According to digital report 2021 by Hootsuite, a social media and marketing dashboard, Twitter’s potential advertising audience compared to the total population aged 13 plus in Nigeria is 2.4 per cent, while the quarter-on-quarter change in Twitter’s advertising reach is 17.3 percent.
The implication of this is that Twitter’s penetration in the country is still very poor when compared to other platforms.
Analytically, it equally means that it is unlikely that these 3.05 million adverts audience would be impacted by the American company.
However, while Nigerians were still counting their losses with lamentations, the federal government on Wednesday evening,12th January 2022 announced that it had approved the suspension on Twitter operations in the country to be lifted.
Naija News reports that the development was made public in a statement by the Chairman Technical Committee Nigeria-Twitter Engagement and Director-General National Information Technology Development Agency (NITDA), Kashifu Inuwa Abdullahi.
The lifting of the suspension eventually became effective from midnight, 13th January 2022 as declared by the government.
Defending its initial decision to ban the social media platform in the country, the government said the immediate and remote cause of the suspension was the unceasing use of the platform by some unscrupulous elements for subversive purposes and criminal activities, propagating fake news, and polarising Nigerians along tribal and religious lines, among others.
“These issues bordering on National Security, Cohesion and the effects of the abuse of the Twitter platform forced the FGN to suspend the operation of Twitter to address the direct and collateral issues around its operations in Nigeria,” the government claimed.
Appreciating all Nigerians, especially the vibrant Nigerian youths who have borne with the long wait to resolve this impasse, the Buhari administration said the ban had yielded some good for the country.
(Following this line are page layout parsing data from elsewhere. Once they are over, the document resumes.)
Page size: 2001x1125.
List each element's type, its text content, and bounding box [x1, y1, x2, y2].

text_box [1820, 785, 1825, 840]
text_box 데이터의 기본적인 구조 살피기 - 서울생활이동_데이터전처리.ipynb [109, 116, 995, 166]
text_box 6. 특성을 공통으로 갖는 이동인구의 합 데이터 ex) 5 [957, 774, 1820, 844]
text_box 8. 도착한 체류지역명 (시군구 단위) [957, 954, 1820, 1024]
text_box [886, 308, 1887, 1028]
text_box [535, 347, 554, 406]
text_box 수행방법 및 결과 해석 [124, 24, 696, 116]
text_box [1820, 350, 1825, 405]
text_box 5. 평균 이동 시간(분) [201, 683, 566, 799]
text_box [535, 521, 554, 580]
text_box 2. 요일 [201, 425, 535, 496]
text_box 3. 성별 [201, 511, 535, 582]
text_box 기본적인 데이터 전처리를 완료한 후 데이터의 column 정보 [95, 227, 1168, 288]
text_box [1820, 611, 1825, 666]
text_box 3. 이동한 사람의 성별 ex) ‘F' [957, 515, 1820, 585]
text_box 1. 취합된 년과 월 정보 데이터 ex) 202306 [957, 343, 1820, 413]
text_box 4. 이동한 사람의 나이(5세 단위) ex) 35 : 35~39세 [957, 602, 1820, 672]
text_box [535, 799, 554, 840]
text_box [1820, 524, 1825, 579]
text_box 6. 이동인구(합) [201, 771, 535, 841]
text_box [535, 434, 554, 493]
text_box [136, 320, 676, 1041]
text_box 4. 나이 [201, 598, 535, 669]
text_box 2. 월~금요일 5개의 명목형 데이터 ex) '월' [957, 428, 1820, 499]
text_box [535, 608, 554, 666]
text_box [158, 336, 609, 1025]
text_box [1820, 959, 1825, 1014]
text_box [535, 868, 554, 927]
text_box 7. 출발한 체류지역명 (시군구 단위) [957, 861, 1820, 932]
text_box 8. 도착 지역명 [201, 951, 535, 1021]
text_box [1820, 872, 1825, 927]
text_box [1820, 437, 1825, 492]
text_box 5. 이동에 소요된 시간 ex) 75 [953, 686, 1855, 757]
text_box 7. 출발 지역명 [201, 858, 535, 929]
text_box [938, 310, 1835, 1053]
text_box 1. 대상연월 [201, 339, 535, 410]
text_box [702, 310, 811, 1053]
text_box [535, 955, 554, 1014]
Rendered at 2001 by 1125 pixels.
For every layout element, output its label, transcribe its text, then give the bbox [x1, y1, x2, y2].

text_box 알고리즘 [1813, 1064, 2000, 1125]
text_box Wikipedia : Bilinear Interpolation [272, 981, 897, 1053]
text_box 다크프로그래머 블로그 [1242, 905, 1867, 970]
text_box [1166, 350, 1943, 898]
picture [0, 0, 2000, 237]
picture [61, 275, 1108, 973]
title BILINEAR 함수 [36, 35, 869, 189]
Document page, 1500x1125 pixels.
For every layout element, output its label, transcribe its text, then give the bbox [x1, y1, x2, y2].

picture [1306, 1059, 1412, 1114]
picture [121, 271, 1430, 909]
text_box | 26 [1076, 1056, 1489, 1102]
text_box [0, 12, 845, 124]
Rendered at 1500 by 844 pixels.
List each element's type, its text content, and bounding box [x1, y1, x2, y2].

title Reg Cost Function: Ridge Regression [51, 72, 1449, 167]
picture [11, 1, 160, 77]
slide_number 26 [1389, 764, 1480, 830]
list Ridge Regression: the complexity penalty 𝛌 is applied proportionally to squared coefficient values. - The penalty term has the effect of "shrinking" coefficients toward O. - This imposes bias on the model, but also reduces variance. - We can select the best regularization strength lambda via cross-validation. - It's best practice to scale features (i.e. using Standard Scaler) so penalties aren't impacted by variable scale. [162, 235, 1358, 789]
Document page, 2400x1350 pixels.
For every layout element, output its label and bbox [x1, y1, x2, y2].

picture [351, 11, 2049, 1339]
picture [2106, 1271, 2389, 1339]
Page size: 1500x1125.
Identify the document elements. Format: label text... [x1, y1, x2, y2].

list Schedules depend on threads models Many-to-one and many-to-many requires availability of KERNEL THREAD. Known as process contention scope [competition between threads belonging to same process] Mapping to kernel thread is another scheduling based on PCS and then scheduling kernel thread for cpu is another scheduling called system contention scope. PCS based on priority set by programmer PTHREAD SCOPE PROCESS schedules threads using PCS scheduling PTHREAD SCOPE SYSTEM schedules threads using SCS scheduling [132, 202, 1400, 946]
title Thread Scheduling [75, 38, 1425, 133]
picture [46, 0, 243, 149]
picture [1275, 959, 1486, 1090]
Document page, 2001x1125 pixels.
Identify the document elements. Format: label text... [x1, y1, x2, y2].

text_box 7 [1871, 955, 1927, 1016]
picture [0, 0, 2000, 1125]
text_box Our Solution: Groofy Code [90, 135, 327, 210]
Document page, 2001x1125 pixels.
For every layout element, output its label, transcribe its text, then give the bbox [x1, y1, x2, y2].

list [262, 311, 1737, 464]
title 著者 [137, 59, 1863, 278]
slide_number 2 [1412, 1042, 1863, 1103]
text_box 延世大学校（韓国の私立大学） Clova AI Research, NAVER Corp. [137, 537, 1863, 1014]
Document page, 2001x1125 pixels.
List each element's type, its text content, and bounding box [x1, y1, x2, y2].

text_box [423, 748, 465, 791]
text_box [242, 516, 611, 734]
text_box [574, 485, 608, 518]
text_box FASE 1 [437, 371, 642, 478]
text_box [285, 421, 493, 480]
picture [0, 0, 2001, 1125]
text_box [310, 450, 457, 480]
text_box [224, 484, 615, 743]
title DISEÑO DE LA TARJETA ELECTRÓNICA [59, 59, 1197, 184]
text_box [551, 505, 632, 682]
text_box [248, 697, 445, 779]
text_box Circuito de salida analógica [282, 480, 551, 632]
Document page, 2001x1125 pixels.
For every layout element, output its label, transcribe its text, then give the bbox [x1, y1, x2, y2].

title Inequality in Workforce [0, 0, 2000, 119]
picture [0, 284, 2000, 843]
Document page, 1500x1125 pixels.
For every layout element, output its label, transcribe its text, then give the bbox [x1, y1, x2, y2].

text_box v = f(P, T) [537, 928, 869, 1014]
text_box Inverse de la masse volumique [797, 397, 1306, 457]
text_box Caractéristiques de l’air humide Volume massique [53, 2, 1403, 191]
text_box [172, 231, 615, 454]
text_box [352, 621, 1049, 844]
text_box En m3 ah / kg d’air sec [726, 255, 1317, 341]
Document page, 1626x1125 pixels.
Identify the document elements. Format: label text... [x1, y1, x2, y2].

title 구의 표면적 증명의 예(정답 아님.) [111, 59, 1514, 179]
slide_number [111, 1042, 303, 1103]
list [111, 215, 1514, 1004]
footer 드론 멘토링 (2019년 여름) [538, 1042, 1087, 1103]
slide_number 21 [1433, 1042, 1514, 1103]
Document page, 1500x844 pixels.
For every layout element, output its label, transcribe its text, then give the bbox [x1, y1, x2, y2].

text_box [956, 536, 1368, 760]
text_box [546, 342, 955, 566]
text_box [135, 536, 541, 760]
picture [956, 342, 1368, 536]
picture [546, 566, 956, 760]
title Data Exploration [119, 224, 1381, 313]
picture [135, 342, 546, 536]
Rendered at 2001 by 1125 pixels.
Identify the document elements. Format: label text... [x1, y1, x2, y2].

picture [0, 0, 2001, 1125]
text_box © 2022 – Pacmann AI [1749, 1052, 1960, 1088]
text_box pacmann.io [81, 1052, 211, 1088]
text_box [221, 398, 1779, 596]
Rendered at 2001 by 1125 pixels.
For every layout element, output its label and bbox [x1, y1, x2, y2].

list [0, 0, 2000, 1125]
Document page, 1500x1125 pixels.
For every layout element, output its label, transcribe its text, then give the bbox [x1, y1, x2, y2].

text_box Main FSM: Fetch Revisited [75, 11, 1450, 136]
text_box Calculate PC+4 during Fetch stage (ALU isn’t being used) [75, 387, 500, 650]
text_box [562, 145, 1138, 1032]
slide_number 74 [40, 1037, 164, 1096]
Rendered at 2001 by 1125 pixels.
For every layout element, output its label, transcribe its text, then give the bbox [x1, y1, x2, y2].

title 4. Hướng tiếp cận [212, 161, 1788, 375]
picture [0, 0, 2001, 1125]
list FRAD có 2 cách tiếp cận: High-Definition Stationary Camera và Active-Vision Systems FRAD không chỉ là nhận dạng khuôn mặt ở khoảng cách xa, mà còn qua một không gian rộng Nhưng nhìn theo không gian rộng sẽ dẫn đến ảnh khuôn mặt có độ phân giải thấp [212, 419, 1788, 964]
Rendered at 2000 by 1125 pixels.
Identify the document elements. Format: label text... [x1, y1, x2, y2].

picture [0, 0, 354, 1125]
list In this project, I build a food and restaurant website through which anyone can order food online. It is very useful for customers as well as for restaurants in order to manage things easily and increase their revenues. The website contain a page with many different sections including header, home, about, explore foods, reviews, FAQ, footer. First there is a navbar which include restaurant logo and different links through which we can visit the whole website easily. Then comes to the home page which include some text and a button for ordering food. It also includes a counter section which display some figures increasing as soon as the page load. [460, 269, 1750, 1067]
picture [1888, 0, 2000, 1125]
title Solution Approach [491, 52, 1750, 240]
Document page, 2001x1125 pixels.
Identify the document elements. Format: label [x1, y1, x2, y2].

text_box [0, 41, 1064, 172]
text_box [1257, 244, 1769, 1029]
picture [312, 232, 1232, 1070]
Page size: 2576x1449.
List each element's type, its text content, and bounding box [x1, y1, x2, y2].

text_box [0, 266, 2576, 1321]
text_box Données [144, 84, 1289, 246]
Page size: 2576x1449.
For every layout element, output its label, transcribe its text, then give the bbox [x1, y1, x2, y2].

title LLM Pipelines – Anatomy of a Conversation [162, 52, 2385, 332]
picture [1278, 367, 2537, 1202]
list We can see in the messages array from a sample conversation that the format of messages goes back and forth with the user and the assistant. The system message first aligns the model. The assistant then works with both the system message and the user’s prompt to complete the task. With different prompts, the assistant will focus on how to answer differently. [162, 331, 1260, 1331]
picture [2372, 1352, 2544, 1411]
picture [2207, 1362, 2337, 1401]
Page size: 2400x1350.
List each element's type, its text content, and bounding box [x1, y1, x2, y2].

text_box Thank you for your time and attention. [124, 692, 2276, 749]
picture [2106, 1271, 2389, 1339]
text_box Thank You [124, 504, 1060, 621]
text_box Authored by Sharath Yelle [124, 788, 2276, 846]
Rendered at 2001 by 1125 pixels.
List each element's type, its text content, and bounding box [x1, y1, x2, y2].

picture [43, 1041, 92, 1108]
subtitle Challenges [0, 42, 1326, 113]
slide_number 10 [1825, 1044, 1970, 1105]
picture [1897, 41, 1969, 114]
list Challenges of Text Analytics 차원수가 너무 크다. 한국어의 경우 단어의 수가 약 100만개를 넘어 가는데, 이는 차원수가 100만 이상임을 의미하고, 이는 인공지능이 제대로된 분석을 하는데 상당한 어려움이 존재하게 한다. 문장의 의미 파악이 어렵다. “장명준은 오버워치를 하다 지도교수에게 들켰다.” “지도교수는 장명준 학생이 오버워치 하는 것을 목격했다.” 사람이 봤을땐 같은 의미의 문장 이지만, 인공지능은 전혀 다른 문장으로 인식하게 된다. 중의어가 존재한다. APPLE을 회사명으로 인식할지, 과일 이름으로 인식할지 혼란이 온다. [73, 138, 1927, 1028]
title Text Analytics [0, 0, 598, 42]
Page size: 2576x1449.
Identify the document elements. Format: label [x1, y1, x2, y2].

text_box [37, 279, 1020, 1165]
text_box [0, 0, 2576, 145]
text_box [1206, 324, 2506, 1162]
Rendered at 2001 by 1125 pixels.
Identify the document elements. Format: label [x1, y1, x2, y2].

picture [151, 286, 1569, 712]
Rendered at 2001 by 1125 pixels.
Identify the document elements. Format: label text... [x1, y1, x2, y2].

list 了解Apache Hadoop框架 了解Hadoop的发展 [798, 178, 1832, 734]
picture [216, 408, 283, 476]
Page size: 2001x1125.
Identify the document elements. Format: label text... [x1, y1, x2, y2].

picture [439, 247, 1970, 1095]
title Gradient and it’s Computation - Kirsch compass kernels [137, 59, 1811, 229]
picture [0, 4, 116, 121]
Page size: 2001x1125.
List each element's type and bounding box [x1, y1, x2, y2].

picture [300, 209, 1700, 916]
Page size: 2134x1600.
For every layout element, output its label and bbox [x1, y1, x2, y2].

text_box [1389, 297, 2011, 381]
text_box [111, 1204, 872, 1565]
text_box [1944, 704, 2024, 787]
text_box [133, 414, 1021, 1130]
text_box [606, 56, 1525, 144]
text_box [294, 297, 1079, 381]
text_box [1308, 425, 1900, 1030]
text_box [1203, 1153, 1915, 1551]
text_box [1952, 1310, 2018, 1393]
Some of the gains according to the government include:
a) Ongoing economic and training opportunities as the Company continues to consider expanding its presence in Nigeria;
b) Getting a better understanding of how to use the Twitter platform effectively to improve businesses;
c) Revenue generation from the operation of Twitter in Nigeria;
d) Smooth and coordinated relationship between Nigerian Government and Twitter leading to mutual trust;
e) Reduction of cybercriminal activities such as terrorism, cyberstalking, hate speech, etc.; and
f) Working with Twitter and other global companies to build an acceptable code of conduct following the global best practice.
What To Expect After The Resumption of the Microblogging Platform
Like birds let out of a cage, Nigerians have rushed back to Twitter to continue exercising their rights of freedom of expression.
While influencers, career men and women, students and the general public take advantage of the return to accomplish their different missions on the bird app, Twitter INC as stated earlier by the Nigerian government, is expected to monitor the activities of users from the country in other to keep to alleged terms that led to the lifting of the suspension earlier.
The government had mentioned earlier that the lifting of the suspension is contingent on the micro-blogging platform committing to National Security and Cohesion; Registration, Physical presence and Representation; Fair Taxation; Dispute Resolution; and Local Content.
The Buhari administration hopes that citizens would continue the use of the platform mainly for social networking, business promotion and other positive engagements.
Another thing to expect is citizens’ ideologies on the bird app as the 2023 general elections draw near.
Though Nigerians have been admonished to shun social media politics and get their PVCs ready to vote their candidate of choice in the coming elections, it is believed that political topics will still trend with reactions on the bird app as always.
Nigerians are, however, encouraged to stay away from spreading fake news and sharing inciting posts that may result in political and religious crises.